# REQUIRED WORK:
No pictures belong in the answer. Repeat all the entries exactly.

##### RECORDS FOR THIS EXERCISE

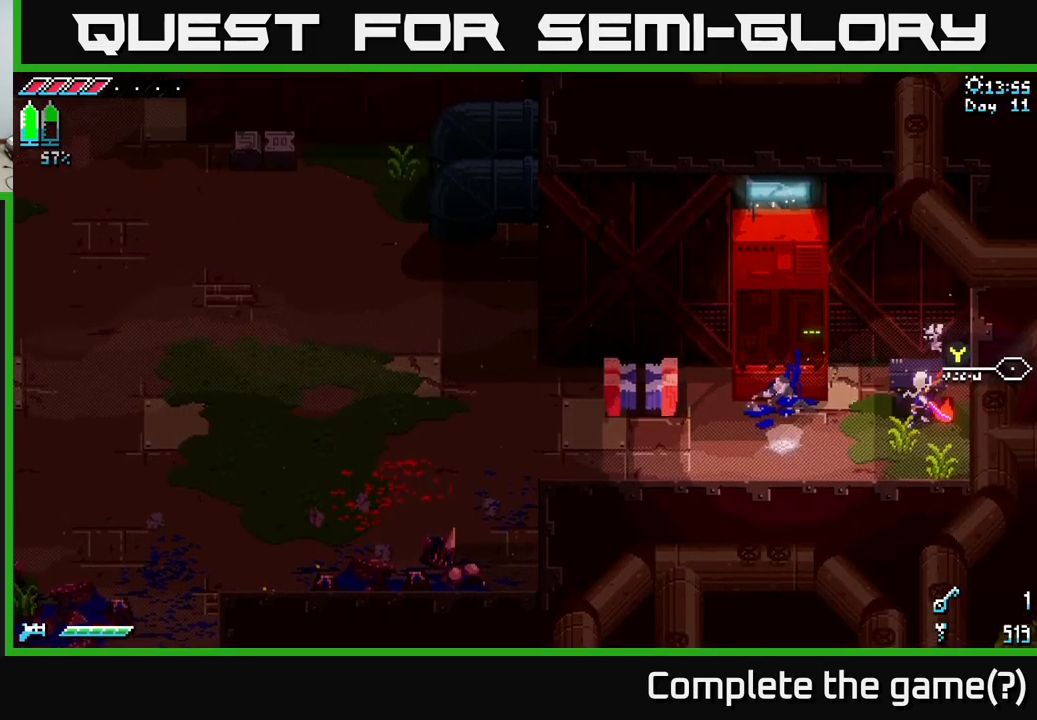
{"buttons": ["Y"], "left_stick": "center", "right_stick": "center", "events": [[483, "Y", "down"]]}
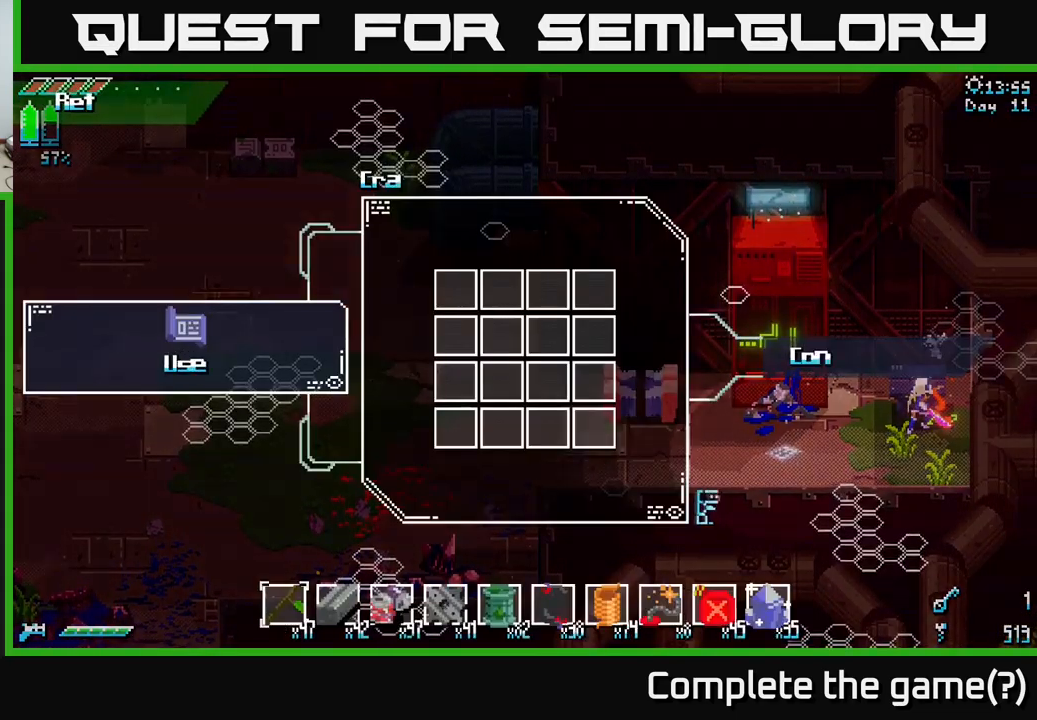
{"buttons": [], "left_stick": "center", "right_stick": "center", "events": [[17, "Y", "up"], [333, "left_stick", "left"], [500, "left_stick", "center"]]}
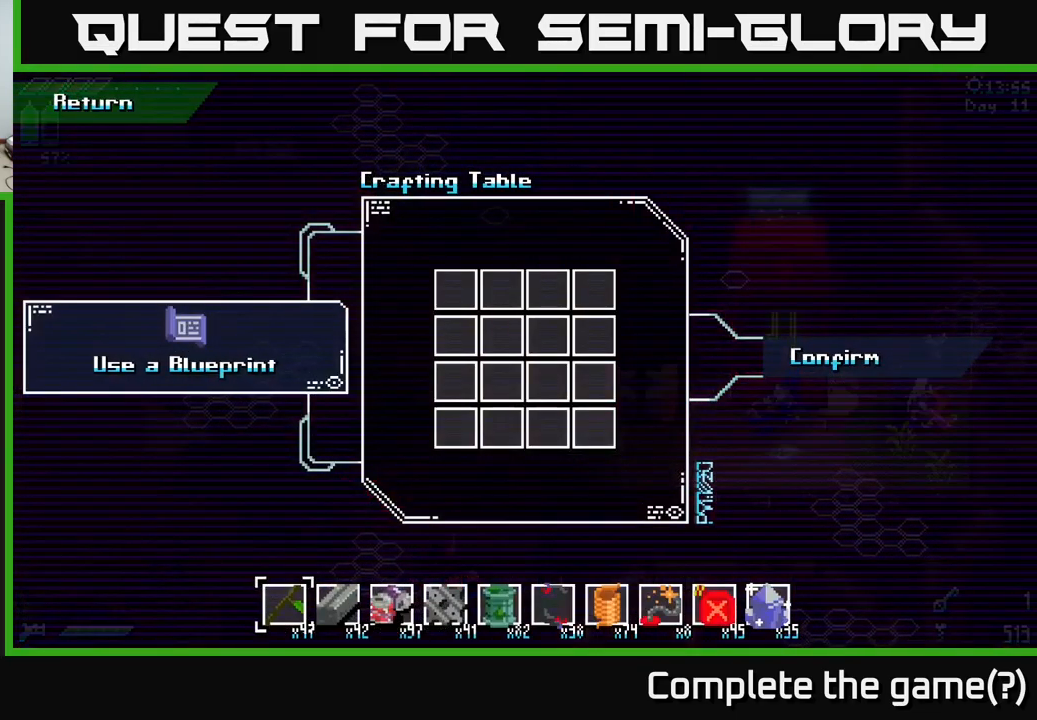
{"buttons": ["A"], "left_stick": "center", "right_stick": "center", "events": [[167, "left_stick", "down"], [367, "left_stick", "center"], [483, "A", "down"]]}
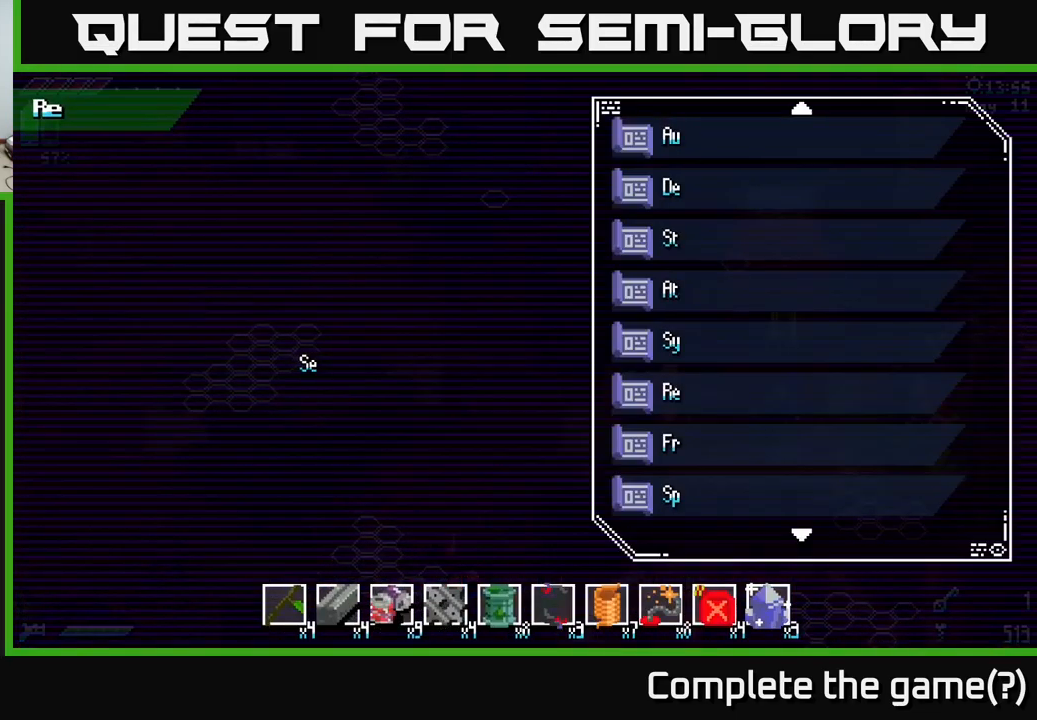
{"buttons": [], "left_stick": "down", "right_stick": "center", "events": [[33, "A", "up"], [300, "left_stick", "down"], [400, "left_stick", "center"], [467, "left_stick", "down"]]}
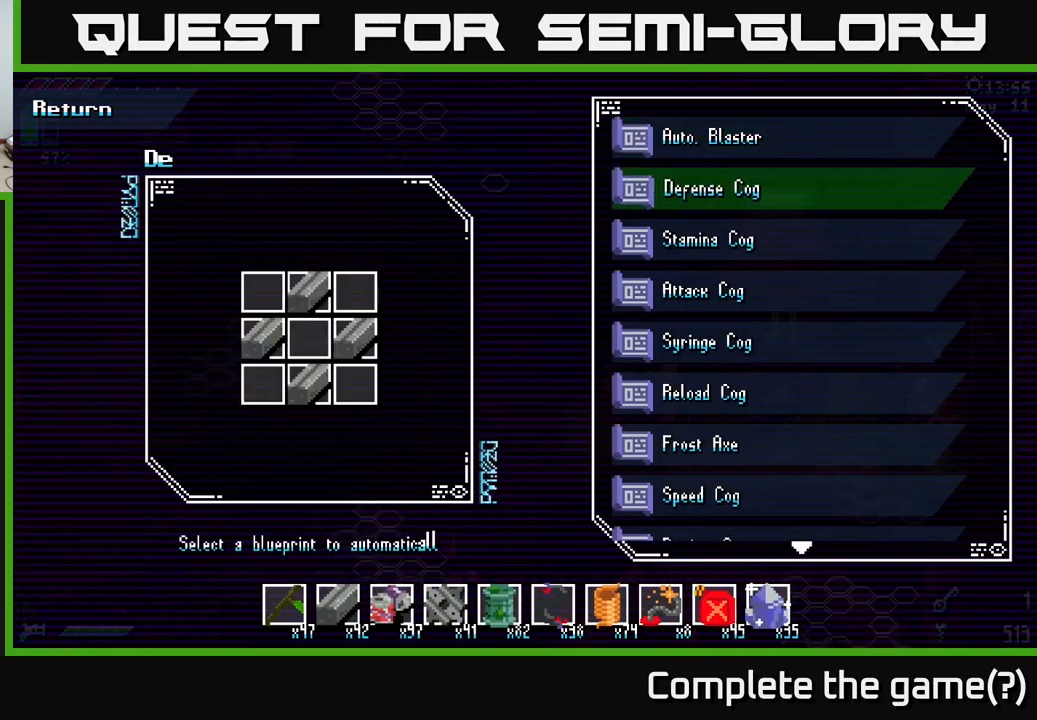
{"buttons": [], "left_stick": "down", "right_stick": "center", "events": [[83, "left_stick", "center"], [167, "left_stick", "down"], [367, "left_stick", "center"], [433, "left_stick", "down"]]}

##########

# WRITTEN ANSWER:
{"buttons": ["Y"], "left_stick": "center", "right_stick": "center", "events": [[483, "Y", "down"]]}
{"buttons": [], "left_stick": "center", "right_stick": "center", "events": [[17, "Y", "up"], [333, "left_stick", "left"], [500, "left_stick", "center"]]}
{"buttons": ["A"], "left_stick": "center", "right_stick": "center", "events": [[167, "left_stick", "down"], [367, "left_stick", "center"], [483, "A", "down"]]}
{"buttons": [], "left_stick": "down", "right_stick": "center", "events": [[33, "A", "up"], [300, "left_stick", "down"], [400, "left_stick", "center"], [467, "left_stick", "down"]]}
{"buttons": [], "left_stick": "down", "right_stick": "center", "events": [[83, "left_stick", "center"], [167, "left_stick", "down"], [367, "left_stick", "center"], [433, "left_stick", "down"]]}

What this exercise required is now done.